Suspension is control flow
When a durable step has to wait on another worker, the function must suspend. In Rust we express that by returning Err(Error::Suspended), an ordinary variant of our error enum that propagates using the ? operator straight up and out of the user’s function. The error channel is also doing control-flow duty.
This composes nicely with ?, but it leaks. Err(Suspended) flows through the same Result the user sees, so the user can intercept it. Call .unwrap() on a durable step instead of using ? and it unwraps a Suspended error, which panics the task. We try to mitigate this edge case by wrapping every user function in a panic guard. In other languages like Python and Go we have been able to use try/except and panic/recover to implement the same feature in a less error prone way that is still close to the language semantics.
Standing on the shoulders of Tokio
For concurrent execution, RunTask has .spawn(), which eagerly creates the durable promise and runs the function on a fresh tokio::spawn task:
let h1 = ctx.run(work, a).spawn()?;
let h2 = ctx.run(work, b).spawn()?;
let r1 = h1.await?;
let r2 = h2.await?;Each .spawn() returns a DurableFuture backed by a oneshot channel, so the parent continues immediately and collects results later. Because these are real tokio tasks rather than entries in a single event loop, on a multi-threaded runtime they can execute in parallel across worker threads, not just interleave on one thread.
Structured concurrency falls out of the suspension model, and this is where the suspend-timing becomes important for correctness. When a workflow returns or is about to suspend, the Context flushes any in-flight spawned tasks through, before the parent is allowed to suspend, which guarantees we only ever suspend when there is no more local work to do. If a spawned child itself is suspended on a remote dependency, that dependency bubbles up into the parent’s and the parent suspends too. Nothing local is abandoned mid-flight, so the next replay sees a consistent state that matches reality.
Beyond Rust async/await
A few Rust features make the Rust SDK nice to use.
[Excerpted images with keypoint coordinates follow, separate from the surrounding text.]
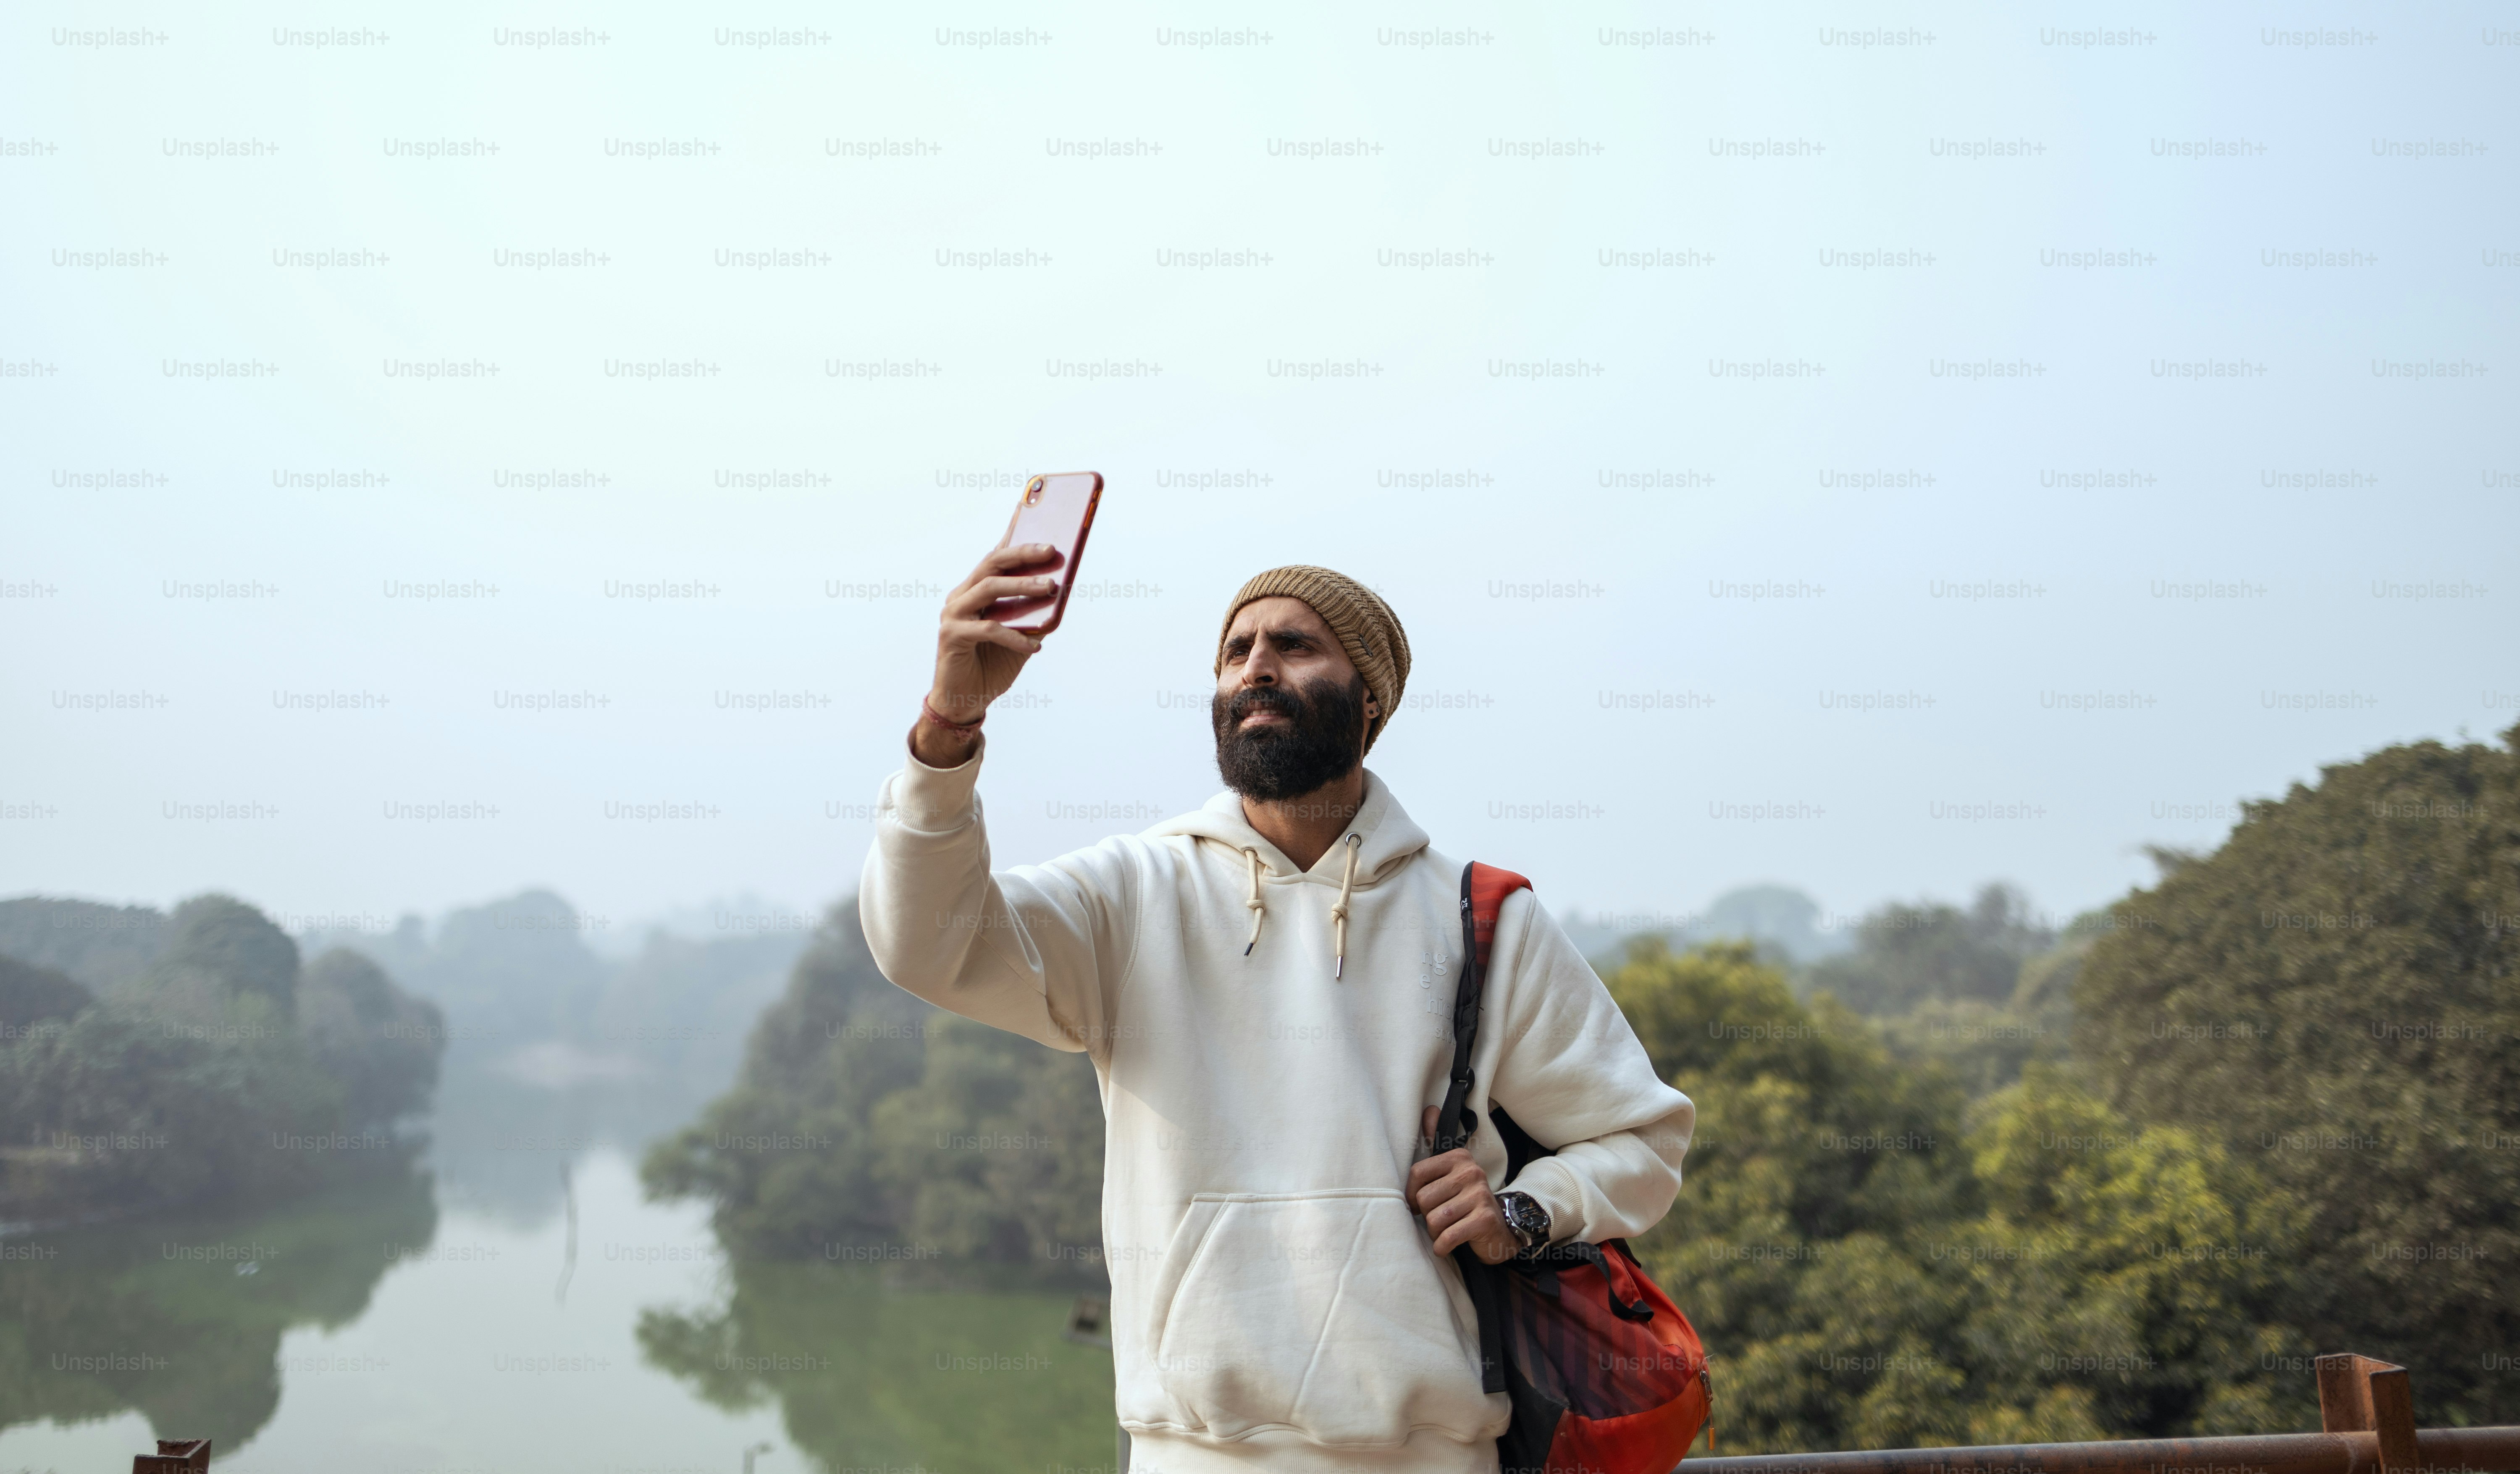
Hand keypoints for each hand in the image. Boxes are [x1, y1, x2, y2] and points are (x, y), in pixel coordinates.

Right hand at [910, 542, 1062, 766]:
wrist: (965, 701)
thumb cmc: (992, 666)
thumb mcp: (1021, 637)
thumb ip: (1034, 616)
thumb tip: (1060, 594)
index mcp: (976, 590)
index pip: (996, 555)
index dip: (1013, 533)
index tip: (1030, 508)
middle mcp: (962, 596)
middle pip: (992, 563)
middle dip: (1023, 553)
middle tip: (1052, 550)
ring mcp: (953, 614)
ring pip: (989, 588)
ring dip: (1022, 586)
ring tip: (1050, 587)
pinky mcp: (951, 635)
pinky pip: (988, 628)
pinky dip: (1014, 636)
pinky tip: (1034, 647)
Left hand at [1409, 1106, 1520, 1264]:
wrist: (1499, 1230)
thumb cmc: (1466, 1202)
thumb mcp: (1450, 1173)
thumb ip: (1436, 1142)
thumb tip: (1429, 1109)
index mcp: (1459, 1158)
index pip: (1417, 1173)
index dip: (1411, 1194)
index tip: (1417, 1205)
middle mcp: (1471, 1172)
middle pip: (1424, 1198)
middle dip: (1427, 1216)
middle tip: (1439, 1219)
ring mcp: (1480, 1196)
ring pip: (1435, 1219)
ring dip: (1435, 1233)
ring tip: (1446, 1231)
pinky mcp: (1484, 1220)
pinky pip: (1448, 1237)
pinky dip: (1442, 1246)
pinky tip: (1446, 1246)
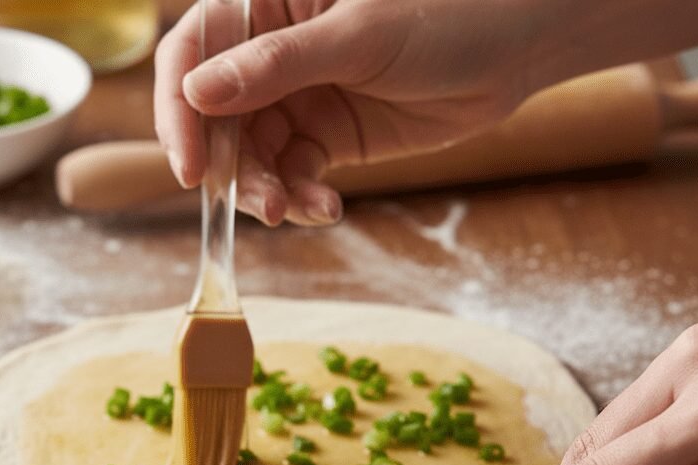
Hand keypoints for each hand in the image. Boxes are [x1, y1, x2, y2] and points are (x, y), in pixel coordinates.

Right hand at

Serde bounds as a durability boundary. Arguments are Serialize, results are DeserializeOwned, and those bounds sit directly on the durable call. The compiler statically rejects a workflow step whose input or output cannot be serialized. In a dynamically typed SDK, serializability is a runtime hope, in Rust it is a compile error.
Typed arguments through the Durable trait. Because ctx.run(my_func, args) is generic over the Durable impl the macro generated, the compiler knows the exact arguments and return types of the function passed to it. A wrong argument is a compile error at the call site, and the editor offers autocomplete and inline type hints for a durable call as if it were a plain function call. This was is possible thanks to the very powerful metaprogramming capabilities of Rust.
The takeaway
The hard parts of durable execution are deterministic replay, the promise store, and the suspend-replay semantics, and none of them care whether the frontend is a generator or a future. What changes between languages is how much work we need to make our model fit the language. Rust gives us lazy futures driven by tokio, .await on custom IntoFutures, and bounds that match what replay already needs. The result is an SDK where durable, distributed, crash-recoverable code reads like ordinary async Rust.